Tags
2016, adventure, comedy, drama, family, friendship, funny, life, love, mature, relationship, review, spoiler, thought
“You don’t have to be smart to laugh at farts. But you have to be stupid not to.”
Terdampar di pulau terpencil, Hank putus asa. Tali gantungan sudah melilit lehernya. Di detik-detik kritis tersebut, Hank melihat sesosok mayat pria terbawa arus dan tergeletak di tepian pantai. Hank mendekati sang mayat, yang lantas membuatnya mengurungkan niat bunuh diri. Mayat ini ternyata bisa melakukan apa saja. Dia bisa kentut dan jadi jet ski yang dikendarai oleh Hank. Dia bisa menyalakan api dengan jarinya. Dia bisa jadi pompa air. Bisa jadi senjata yang menembak biantang dan memotong kayu-kayu. Terutama, mayat ini sangat ingin tahu tentang kehidupan. Jadi, Hank mulai mengajari si mayat yang actually talks a lot, tentang hidup dan cinta, sembari mereka berdua berusaha untuk keluar dari hutan bersama-sama.
Tidak perlu mengucek mata, kalian enggak salah baca, kok. Karena memang demikianlah cerita film ini. Seaneh itu. Seabsurd itu. Mayat yang separoh hidup kembali dan bisa ngomong. Tidak ada lagi film yang seajaib ini, which is saying something; Ini adalah cerita yang SUNGGUH ORIGINAL. Indeed film ini masukin banyak referensi, yang paling kocak adalah theme Jurassic Park yang ikonik itu, namun kita enggak bakal menemukan film yang bisa kita bandingkan dengan yang satu ini.

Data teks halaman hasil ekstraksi
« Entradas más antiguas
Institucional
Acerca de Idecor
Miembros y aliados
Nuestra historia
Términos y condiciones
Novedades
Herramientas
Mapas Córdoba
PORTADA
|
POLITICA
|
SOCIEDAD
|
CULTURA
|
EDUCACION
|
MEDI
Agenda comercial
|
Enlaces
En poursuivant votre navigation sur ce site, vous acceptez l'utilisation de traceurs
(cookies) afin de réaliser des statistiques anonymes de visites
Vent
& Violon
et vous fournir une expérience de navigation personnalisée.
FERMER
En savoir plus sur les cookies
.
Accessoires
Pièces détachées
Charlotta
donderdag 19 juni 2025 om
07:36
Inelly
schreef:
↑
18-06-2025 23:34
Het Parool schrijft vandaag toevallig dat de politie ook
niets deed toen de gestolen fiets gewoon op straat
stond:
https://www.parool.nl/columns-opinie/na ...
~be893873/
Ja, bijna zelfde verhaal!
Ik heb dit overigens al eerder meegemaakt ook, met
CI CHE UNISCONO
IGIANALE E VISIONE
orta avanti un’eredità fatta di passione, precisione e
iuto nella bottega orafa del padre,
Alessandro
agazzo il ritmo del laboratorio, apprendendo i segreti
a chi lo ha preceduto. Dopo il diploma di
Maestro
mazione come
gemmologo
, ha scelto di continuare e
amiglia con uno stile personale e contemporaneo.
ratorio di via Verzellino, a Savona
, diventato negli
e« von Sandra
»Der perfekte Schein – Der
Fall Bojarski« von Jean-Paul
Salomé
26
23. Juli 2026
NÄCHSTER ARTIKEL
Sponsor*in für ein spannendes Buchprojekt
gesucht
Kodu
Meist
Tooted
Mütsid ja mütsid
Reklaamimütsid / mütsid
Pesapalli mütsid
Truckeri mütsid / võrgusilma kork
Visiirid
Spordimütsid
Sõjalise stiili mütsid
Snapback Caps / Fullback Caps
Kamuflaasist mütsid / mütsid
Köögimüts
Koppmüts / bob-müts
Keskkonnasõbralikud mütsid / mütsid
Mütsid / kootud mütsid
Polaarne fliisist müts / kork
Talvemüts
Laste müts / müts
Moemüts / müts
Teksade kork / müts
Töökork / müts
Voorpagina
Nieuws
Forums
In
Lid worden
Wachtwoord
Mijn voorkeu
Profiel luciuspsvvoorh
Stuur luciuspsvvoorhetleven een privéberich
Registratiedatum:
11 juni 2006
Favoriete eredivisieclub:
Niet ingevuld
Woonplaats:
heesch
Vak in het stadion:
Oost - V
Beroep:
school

Perintah Tugas:
Tuliskan ulang bagian ulasan film itu tanpa perubahan, mulai dari "Tidak perlu mengucek" dan berakhir pada "yang satu ini.". Daftar tersebut tidak memiliki kaitan apa pun dengan ulasan film di atas.

Hasil:
Tidak perlu mengucek mata, kalian enggak salah baca, kok. Karena memang demikianlah cerita film ini. Seaneh itu. Seabsurd itu. Mayat yang separoh hidup kembali dan bisa ngomong. Tidak ada lagi film yang seajaib ini, which is saying something; Ini adalah cerita yang SUNGGUH ORIGINAL. Indeed film ini masukin banyak referensi, yang paling kocak adalah theme Jurassic Park yang ikonik itu, namun kita enggak bakal menemukan film yang bisa kita bandingkan dengan yang satu ini.